> **ENTRIES SHOWN**

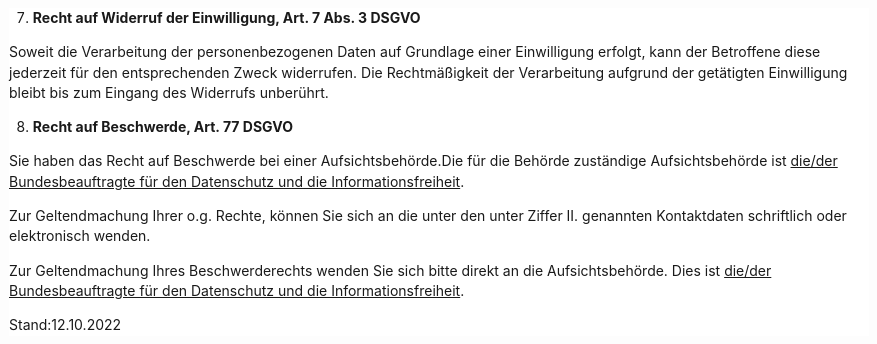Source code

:7. **Recht auf Widerruf der Einwilligung, Art. 7 Abs. 3 DSGVO**

Soweit die Verarbeitung der personenbezogenen Daten auf Grundlage einer Einwilligung erfolgt, kann der Betroffene diese jederzeit für den entsprechenden Zweck widerrufen. Die Rechtmäßigkeit der Verarbeitung aufgrund der getätigten Einwilligung bleibt bis zum Eingang des Widerrufs unberührt.

8. **Recht auf Beschwerde, Art. 77 DSGVO**

Sie haben das Recht auf Beschwerde bei einer Aufsichtsbehörde.Die für die Behörde zuständige Aufsichtsbehörde ist [die/der Bundesbeauftragte für den Datenschutz und die Informationsfreiheit](https://www.bfdi.bund.de/).

Zur Geltendmachung Ihrer o.g. Rechte, können Sie sich an die unter den unter Ziffer II. genannten Kontaktdaten schriftlich oder elektronisch wenden.

Zur Geltendmachung Ihres Beschwerderechts wenden Sie sich bitte direkt an die Aufsichtsbehörde. Dies ist [die/der Bundesbeauftragte für den Datenschutz und die Informationsfreiheit](https://www.bfdi.bund.de/).

Stand:12.10.2022

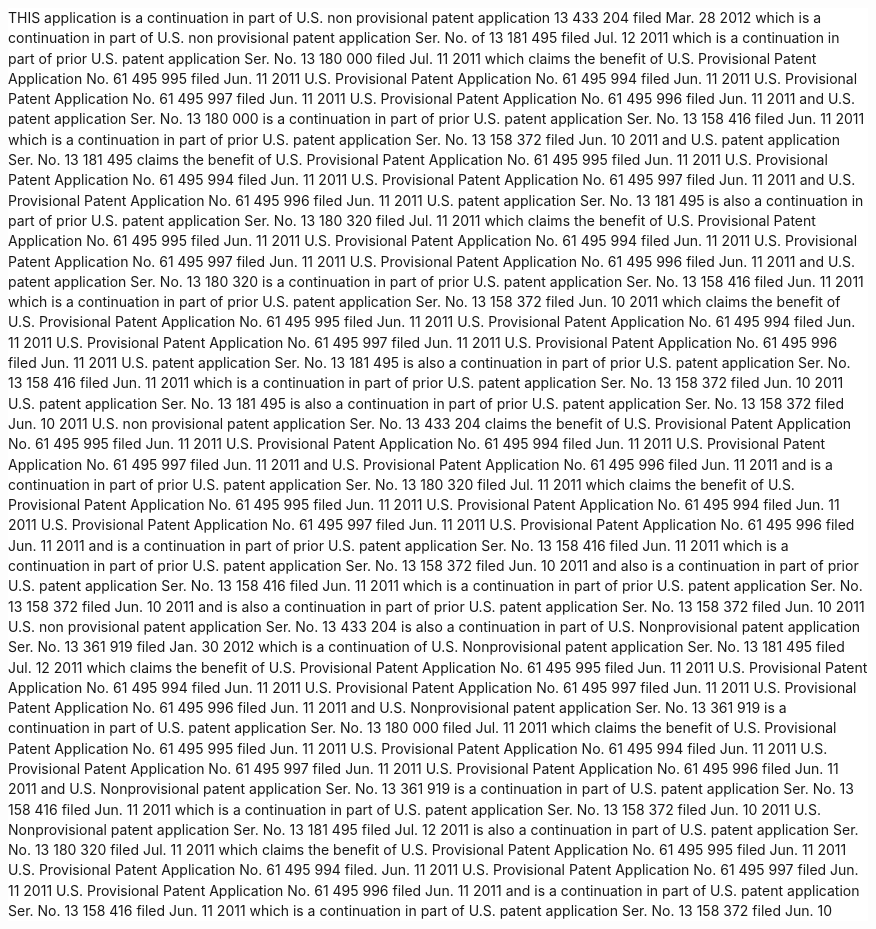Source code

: THIS application is a continuation in part of U.S. non provisional patent application 13 433 204 filed Mar. 28 2012 which is a continuation in part of U.S. non provisional patent application Ser. No. of 13 181 495 filed Jul. 12 2011 which is a continuation in part of prior U.S. patent application Ser. No. 13 180 000 filed Jul. 11 2011 which claims the benefit of U.S. Provisional Patent Application No. 61 495 995 filed Jun. 11 2011 U.S. Provisional Patent Application No. 61 495 994 filed Jun. 11 2011 U.S. Provisional Patent Application No. 61 495 997 filed Jun. 11 2011 U.S. Provisional Patent Application No. 61 495 996 filed Jun. 11 2011 and U.S. patent application Ser. No. 13 180 000 is a continuation in part of prior U.S. patent application Ser. No. 13 158 416 filed Jun. 11 2011 which is a continuation in part of prior U.S. patent application Ser. No. 13 158 372 filed Jun. 10 2011 and U.S. patent application Ser. No. 13 181 495 claims the benefit of U.S. Provisional Patent Application No. 61 495 995 filed Jun. 11 2011 U.S. Provisional Patent Application No. 61 495 994 filed Jun. 11 2011 U.S. Provisional Patent Application No. 61 495 997 filed Jun. 11 2011 and U.S. Provisional Patent Application No. 61 495 996 filed Jun. 11 2011 U.S. patent application Ser. No. 13 181 495 is also a continuation in part of prior U.S. patent application Ser. No. 13 180 320 filed Jul. 11 2011 which claims the benefit of U.S. Provisional Patent Application No. 61 495 995 filed Jun. 11 2011 U.S. Provisional Patent Application No. 61 495 994 filed Jun. 11 2011 U.S. Provisional Patent Application No. 61 495 997 filed Jun. 11 2011 U.S. Provisional Patent Application No. 61 495 996 filed Jun. 11 2011 and U.S. patent application Ser. No. 13 180 320 is a continuation in part of prior U.S. patent application Ser. No. 13 158 416 filed Jun. 11 2011 which is a continuation in part of prior U.S. patent application Ser. No. 13 158 372 filed Jun. 10 2011 which claims the benefit of U.S. Provisional Patent Application No. 61 495 995 filed Jun. 11 2011 U.S. Provisional Patent Application No. 61 495 994 filed Jun. 11 2011 U.S. Provisional Patent Application No. 61 495 997 filed Jun. 11 2011 U.S. Provisional Patent Application No. 61 495 996 filed Jun. 11 2011 U.S. patent application Ser. No. 13 181 495 is also a continuation in part of prior U.S. patent application Ser. No. 13 158 416 filed Jun. 11 2011 which is a continuation in part of prior U.S. patent application Ser. No. 13 158 372 filed Jun. 10 2011 U.S. patent application Ser. No. 13 181 495 is also a continuation in part of prior U.S. patent application Ser. No. 13 158 372 filed Jun. 10 2011 U.S. non provisional patent application Ser. No. 13 433 204 claims the benefit of U.S. Provisional Patent Application No. 61 495 995 filed Jun. 11 2011 U.S. Provisional Patent Application No. 61 495 994 filed Jun. 11 2011 U.S. Provisional Patent Application No. 61 495 997 filed Jun. 11 2011 and U.S. Provisional Patent Application No. 61 495 996 filed Jun. 11 2011 and is a continuation in part of prior U.S. patent application Ser. No. 13 180 320 filed Jul. 11 2011 which claims the benefit of U.S. Provisional Patent Application No. 61 495 995 filed Jun. 11 2011 U.S. Provisional Patent Application No. 61 495 994 filed Jun. 11 2011 U.S. Provisional Patent Application No. 61 495 997 filed Jun. 11 2011 U.S. Provisional Patent Application No. 61 495 996 filed Jun. 11 2011 and is a continuation in part of prior U.S. patent application Ser. No. 13 158 416 filed Jun. 11 2011 which is a continuation in part of prior U.S. patent application Ser. No. 13 158 372 filed Jun. 10 2011 and also is a continuation in part of prior U.S. patent application Ser. No. 13 158 416 filed Jun. 11 2011 which is a continuation in part of prior U.S. patent application Ser. No. 13 158 372 filed Jun. 10 2011 and is also a continuation in part of prior U.S. patent application Ser. No. 13 158 372 filed Jun. 10 2011 U.S. non provisional patent application Ser. No. 13 433 204 is also a continuation in part of U.S. Nonprovisional patent application Ser. No. 13 361 919 filed Jan. 30 2012 which is a continuation of U.S. Nonprovisional patent application Ser. No. 13 181 495 filed Jul. 12 2011 which claims the benefit of U.S. Provisional Patent Application No. 61 495 995 filed Jun. 11 2011 U.S. Provisional Patent Application No. 61 495 994 filed Jun. 11 2011 U.S. Provisional Patent Application No. 61 495 997 filed Jun. 11 2011 U.S. Provisional Patent Application No. 61 495 996 filed Jun. 11 2011 and U.S. Nonprovisional patent application Ser. No. 13 361 919 is a continuation in part of U.S. patent application Ser. No. 13 180 000 filed Jul. 11 2011 which claims the benefit of U.S. Provisional Patent Application No. 61 495 995 filed Jun. 11 2011 U.S. Provisional Patent Application No. 61 495 994 filed Jun. 11 2011 U.S. Provisional Patent Application No. 61 495 997 filed Jun. 11 2011 U.S. Provisional Patent Application No. 61 495 996 filed Jun. 11 2011 and U.S. Nonprovisional patent application Ser. No. 13 361 919 is a continuation in part of U.S. patent application Ser. No. 13 158 416 filed Jun. 11 2011 which is a continuation in part of U.S. patent application Ser. No. 13 158 372 filed Jun. 10 2011 U.S. Nonprovisional patent application Ser. No. 13 181 495 filed Jul. 12 2011 is also a continuation in part of U.S. patent application Ser. No. 13 180 320 filed Jul. 11 2011 which claims the benefit of U.S. Provisional Patent Application No. 61 495 995 filed Jun. 11 2011 U.S. Provisional Patent Application No. 61 495 994 filed. Jun. 11 2011 U.S. Provisional Patent Application No. 61 495 997 filed Jun. 11 2011 U.S. Provisional Patent Application No. 61 495 996 filed Jun. 11 2011 and is a continuation in part of U.S. patent application Ser. No. 13 158 416 filed Jun. 11 2011 which is a continuation in part of U.S. patent application Ser. No. 13 158 372 filed Jun. 10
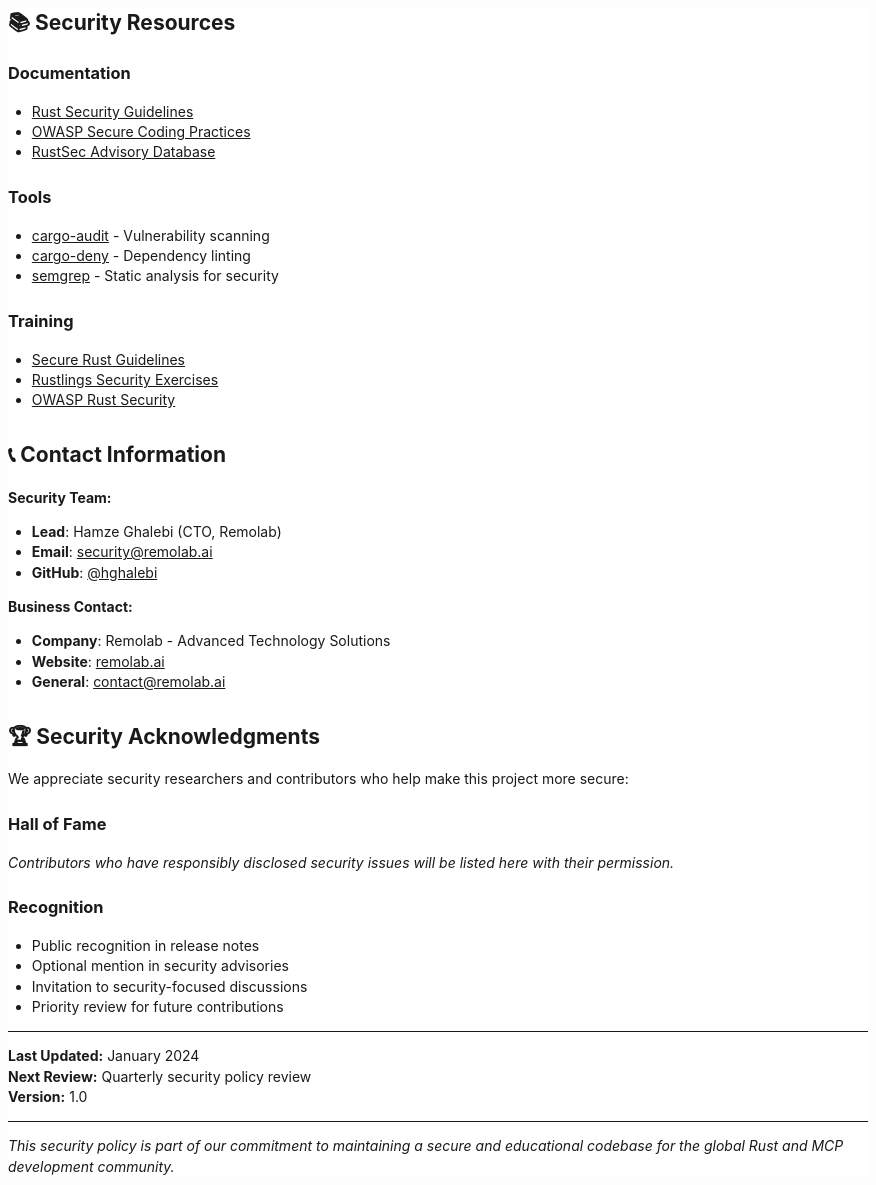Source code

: ## 📚 Security Resources

### Documentation
- [Rust Security Guidelines](https://rust-secure-code.github.io/)
- [OWASP Secure Coding Practices](https://owasp.org/www-project-secure-coding-practices-quick-reference-guide/)
- [RustSec Advisory Database](https://rustsec.org/)

### Tools
- [cargo-audit](https://github.com/RustSec/rustsec/tree/main/cargo-audit) - Vulnerability scanning
- [cargo-deny](https://github.com/EmbarkStudios/cargo-deny) - Dependency linting
- [semgrep](https://semgrep.dev/) - Static analysis for security

### Training
- [Secure Rust Guidelines](https://anssi-fr.github.io/rust-guide/)
- [Rustlings Security Exercises](https://github.com/rust-lang/rustlings)
- [OWASP Rust Security](https://owasp.org/www-community/Source_Code_Analysis_Tools)

## 📞 Contact Information

**Security Team:**
- **Lead**: Hamze Ghalebi (CTO, Remolab)
- **Email**: security@remolab.ai
- **GitHub**: [@hghalebi](https://github.com/hghalebi)

**Business Contact:**
- **Company**: Remolab - Advanced Technology Solutions
- **Website**: [remolab.ai](https://remolab.ai)
- **General**: contact@remolab.ai

## 🏆 Security Acknowledgments

We appreciate security researchers and contributors who help make this project more secure:

### Hall of Fame
*Contributors who have responsibly disclosed security issues will be listed here with their permission.*

### Recognition
- Public recognition in release notes
- Optional mention in security advisories
- Invitation to security-focused discussions
- Priority review for future contributions

---

**Last Updated:** January 2024  
**Next Review:** Quarterly security policy review  
**Version:** 1.0

---

*This security policy is part of our commitment to maintaining a secure and educational codebase for the global Rust and MCP development community.*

> **YOUR INSTRUCTIONS**
Reproduce word for word everything from the start of the items through the line containing "Abs. 3 DSGVO**", including that line. Leave the pictures out of your answer.

> **SOLUTION FOR THIS TASK**
Source code

:7. **Recht auf Widerruf der Einwilligung, Art. 7 Abs. 3 DSGVO**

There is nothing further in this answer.